Thank you ccoffrin i am following all your efforts and regarding OPF ,but i am new in this julia environment so please if you can send me energy storage constraints
Pg+Pes-Pl=B.theta
Pes.delt=E(t)-E(t-1)
-Pmax<Pes<Pmax
Emin<=Et<=Emax
The energy storage constraints are documented here, Storage Model · PowerModels
You are just getting started with Julia and JuMP you might also find this tutorial useful,
Sir,
I’m totally new to the Julia world. I tried your example code but I’m getting this error
eyError: key :bus not found
Stacktrace:
[1] getindex(::Dict{Symbol,Any}, ::Symbol) at .\dict.jl:478
[2] macro expansion at C:\Users\Biswajit Biswas.julia\packages\JuMP\tyMag\src\macros.jl:186 [inlined]

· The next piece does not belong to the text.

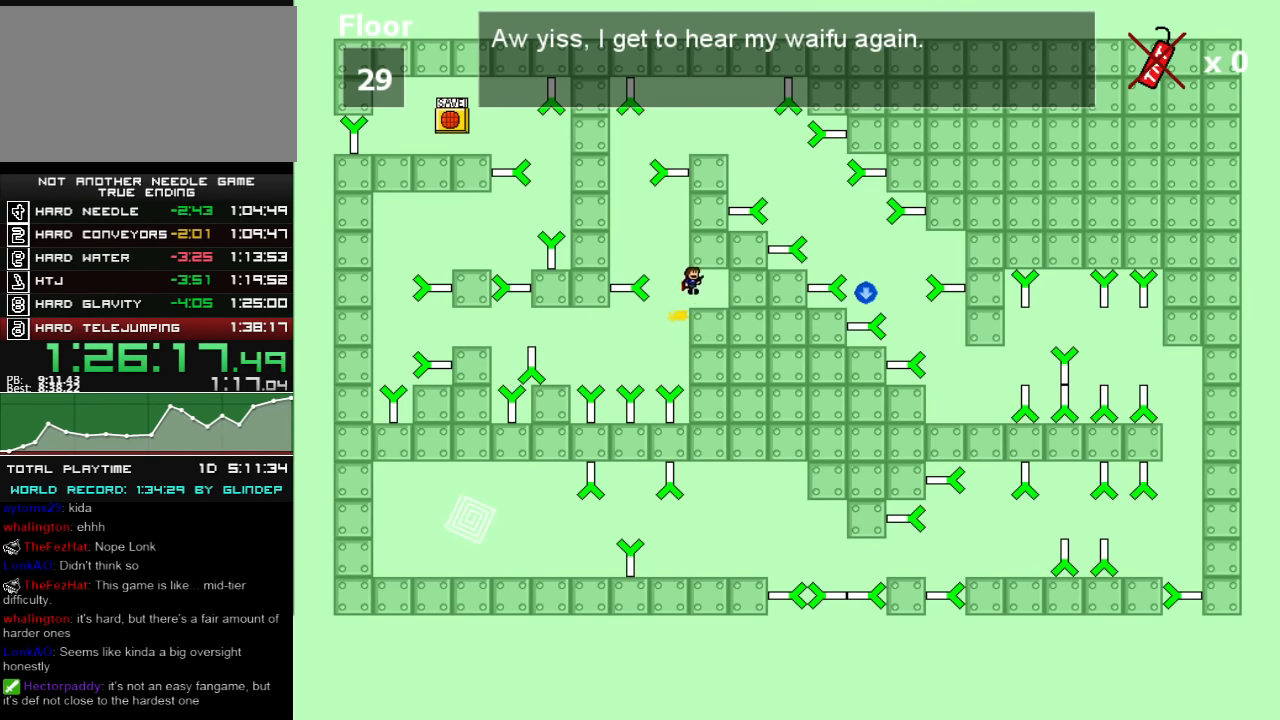
{"keys": [], "events": [[260, "left", "down"], [260, "right", "up"], [440, "left", "up"]]}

[3] top-level scope at .\In[12]:11
also, ‘network_data = PowerModels.parse_file(“$(Pkg.dir(“PowerModels”))/test/data/case30.m”)’ is not working for me, I had to give the full directory address as in ‘C:/Users/…’

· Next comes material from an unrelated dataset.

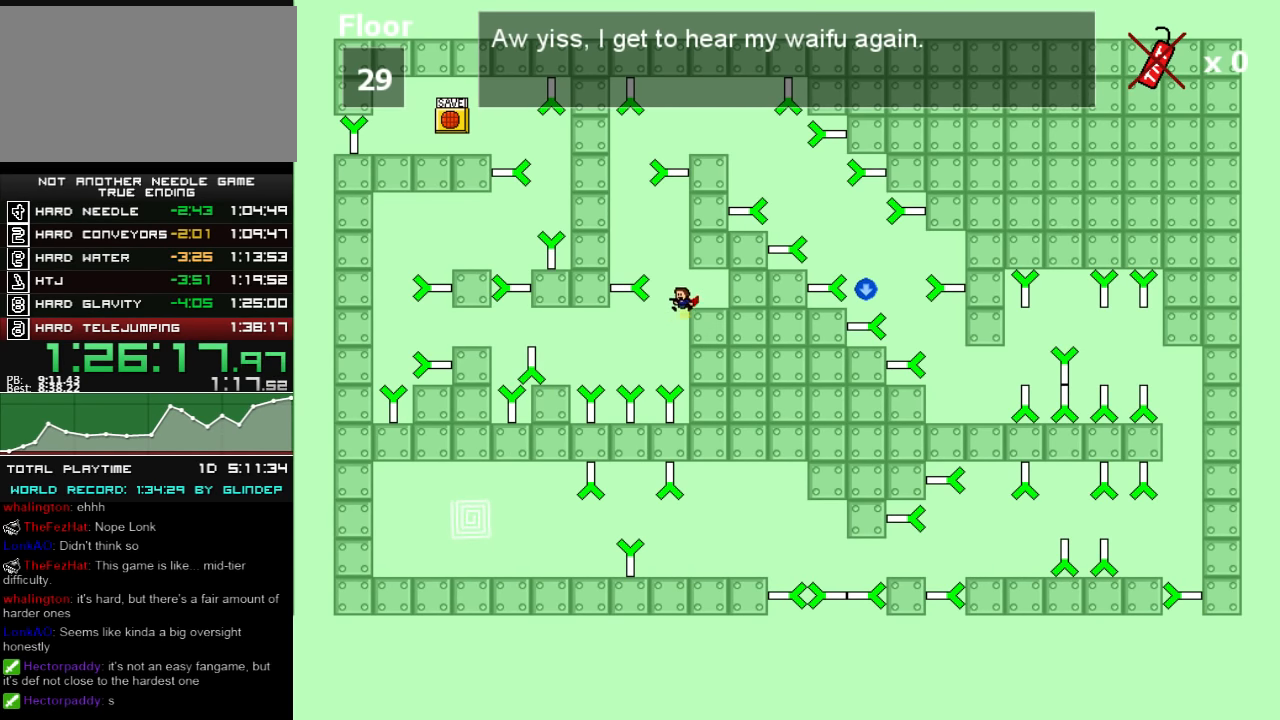
{"keys": ["right", "shift_l"], "events": [[100, "left", "down"], [100, "shift_l", "down"], [300, "left", "up"], [340, "right", "down"]]}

Can you please help me out? Thank you.
Hi Biswajit and welcome to Julia!
The code posted in her is quite out of date at this point. Have a look at this file,
https://github.com/lanl-ansi/PowerModelsAnnex.jl/blob/master/src/model/ac-opf.jl
Which is maintained for the latest versions of Julia, JuMP, and PowerModels.